Australian biotechnology company Nanollose claims that they have successfully created its first test-garment made from Nullarbor fibre, a sustainable alternative to rayon and cotton.
Earlier this year, Nanollose showed its first circular knitted fabrics made from its fibre at Planet Textiles in Vancouver. These circular knits were made from microbial cellulose derived from coconut waste.
More recently, the company has successfully tested the yarns on v-bed knitting machines to produce 3D shaped knitwear. Yarn tensions and knitting 3D shapes on flat knitting machines provide significantly different challenges to yarns used to make single-jersey fabrics.

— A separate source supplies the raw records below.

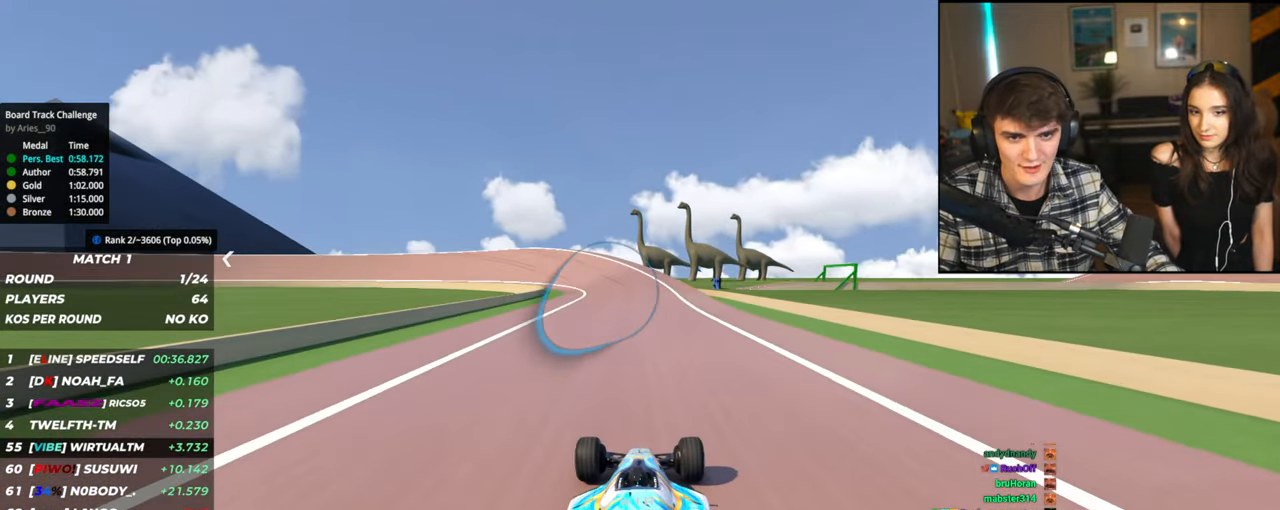
{"keys": ["up"], "events": [[500, "left", "up"]]}
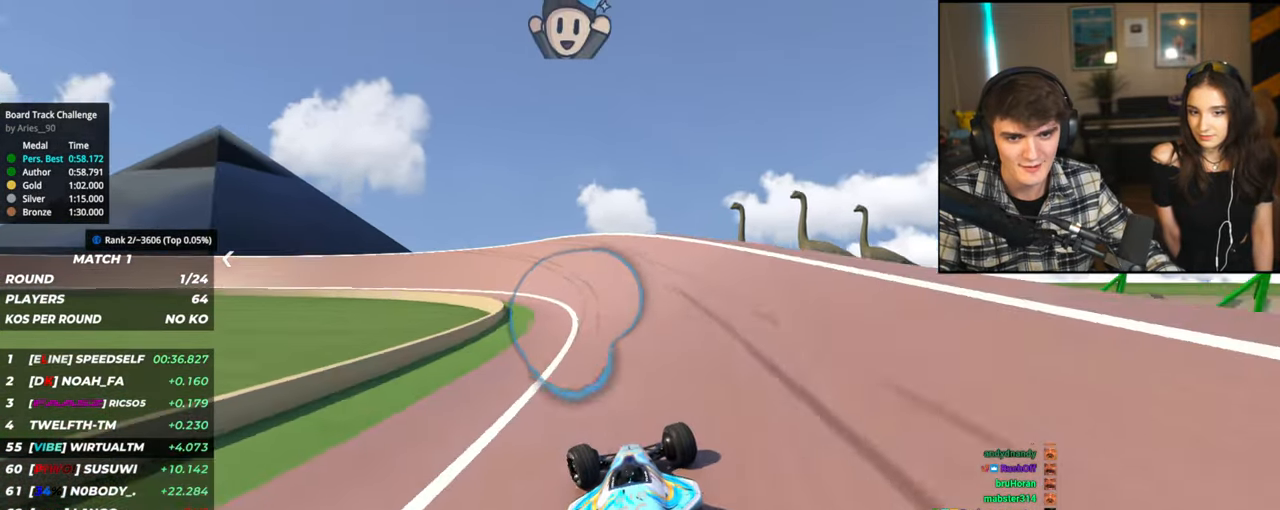
{"keys": ["left", "up"], "events": [[200, "left", "down"]]}
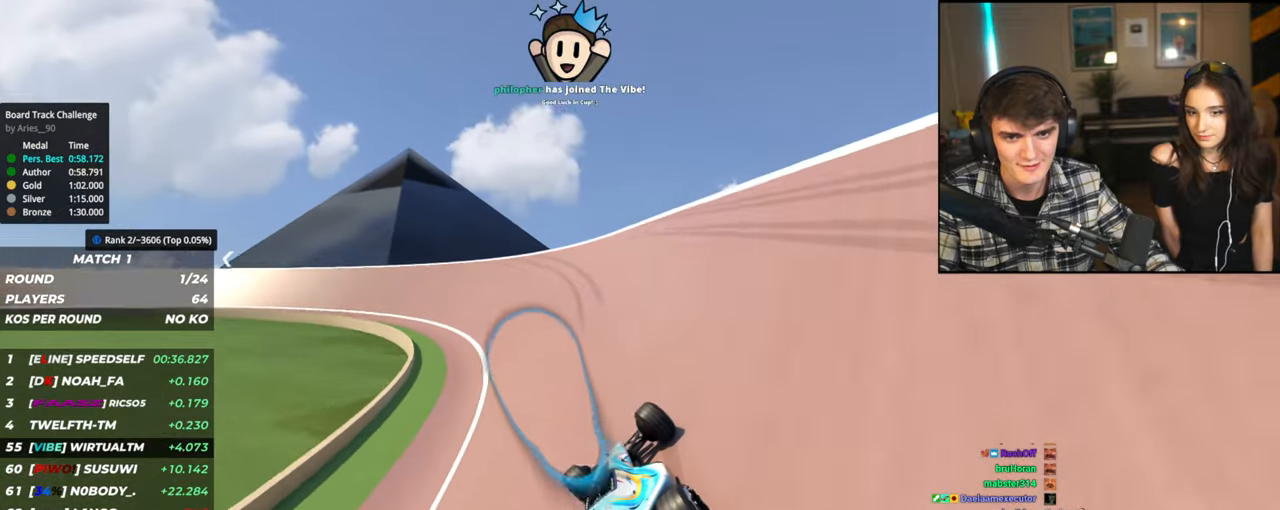
{"keys": ["left", "up"], "events": [[250, "up", "up"], [350, "up", "down"]]}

This creation milestone is a significant step in Nanollose’s journey from converting it’s Nullarbor fibre into a piece of clothing, validating that the Company’s technology could offer a commercially viable, eco-friendly manufacturing solution for the clothing industry who are urgently seeking alternatives to rayon and cotton fibres.
Nanollose Managing Director Alfie Germano said; “This garment represents another world first achievement for the Company and takes us a step closer to offering global clothing and textile manufactures with a sustainable fibre alternative. The textile and fashion industry are very sensory and tactile, to them seeing and touching is believing, so having the ability to produce garments will assist in securing commercial and development agreements. We now plan on refining our fibre-to-garment manufacturing process by implementing critical learnings uncovered during the process, with work already underway to create a showcase garment for clothing and textile groups.
About Nanollose Ltd
Nanollose Limited (ASX:NC6) is an innovative Australian company that uses a low cost and eco-friendly fermentation process to grow fibres that could become a sustainable alternative to conventional plant-derived cellulose fibres.